--- Data shown Enclosed Below ---

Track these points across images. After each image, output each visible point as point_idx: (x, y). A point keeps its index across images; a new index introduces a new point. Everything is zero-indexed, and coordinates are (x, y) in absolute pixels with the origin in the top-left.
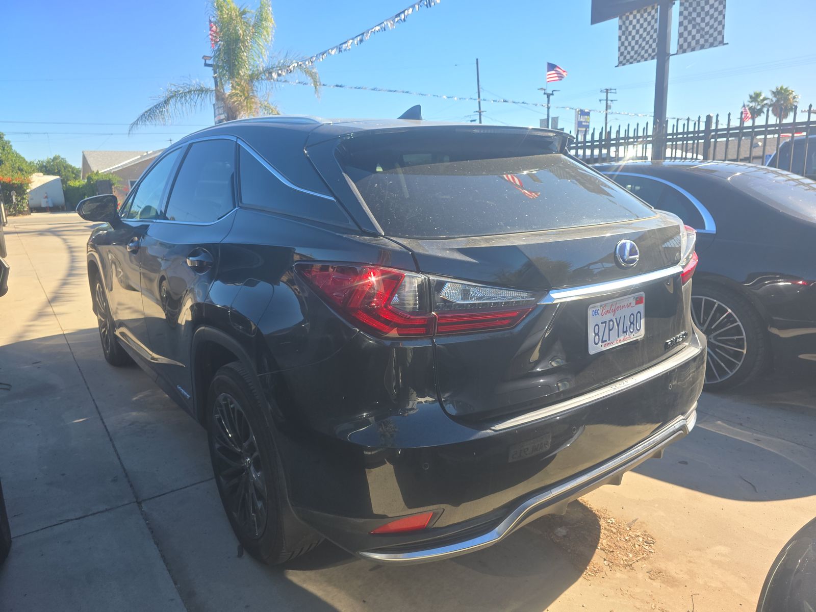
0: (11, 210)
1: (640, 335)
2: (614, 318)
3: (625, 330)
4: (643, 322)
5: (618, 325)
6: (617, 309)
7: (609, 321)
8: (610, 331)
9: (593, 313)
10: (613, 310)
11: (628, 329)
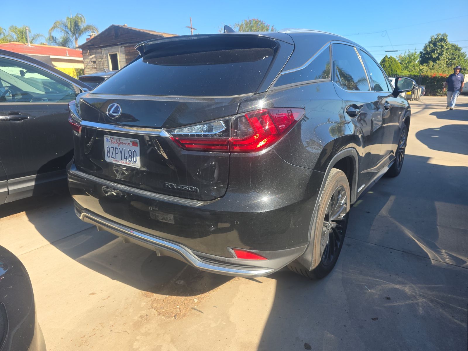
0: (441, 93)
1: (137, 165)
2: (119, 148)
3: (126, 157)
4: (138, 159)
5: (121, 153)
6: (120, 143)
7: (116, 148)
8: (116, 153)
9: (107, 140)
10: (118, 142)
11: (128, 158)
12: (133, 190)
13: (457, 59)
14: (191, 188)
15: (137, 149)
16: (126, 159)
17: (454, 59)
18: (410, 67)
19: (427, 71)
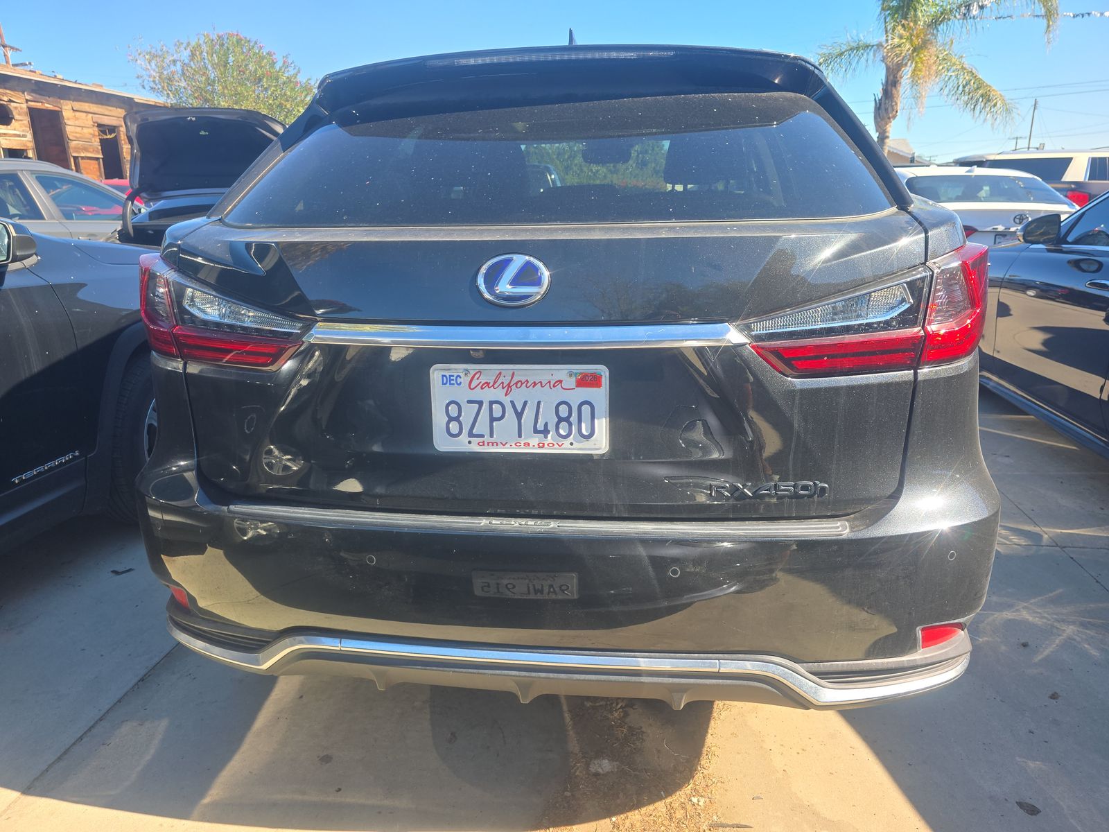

--- End of Enclosed Data shown ---

▶ _Requirement_:
Echo every line of the entries above word for word, leaving out the picture placeholders.

▶ _Result for this exercise_:
Track these points across images. After each image, output each visible point as point_idx: (x, y). A point keeps its index across images; a new index introduces a new point. Everything is zero-indexed, and coordinates are (x, y) in absolute pixels with the origin in the top-left.
0: (11, 210)
1: (640, 335)
2: (614, 318)
3: (625, 330)
4: (643, 322)
5: (618, 325)
6: (617, 309)
7: (609, 321)
8: (610, 331)
9: (593, 313)
10: (613, 310)
11: (628, 329)
0: (441, 93)
1: (137, 165)
2: (119, 148)
3: (126, 157)
4: (138, 159)
5: (121, 153)
6: (120, 143)
7: (116, 148)
8: (116, 153)
9: (107, 140)
10: (118, 142)
11: (128, 158)
12: (133, 190)
13: (457, 59)
14: (191, 188)
15: (137, 149)
16: (126, 159)
17: (454, 59)
18: (410, 67)
19: (427, 71)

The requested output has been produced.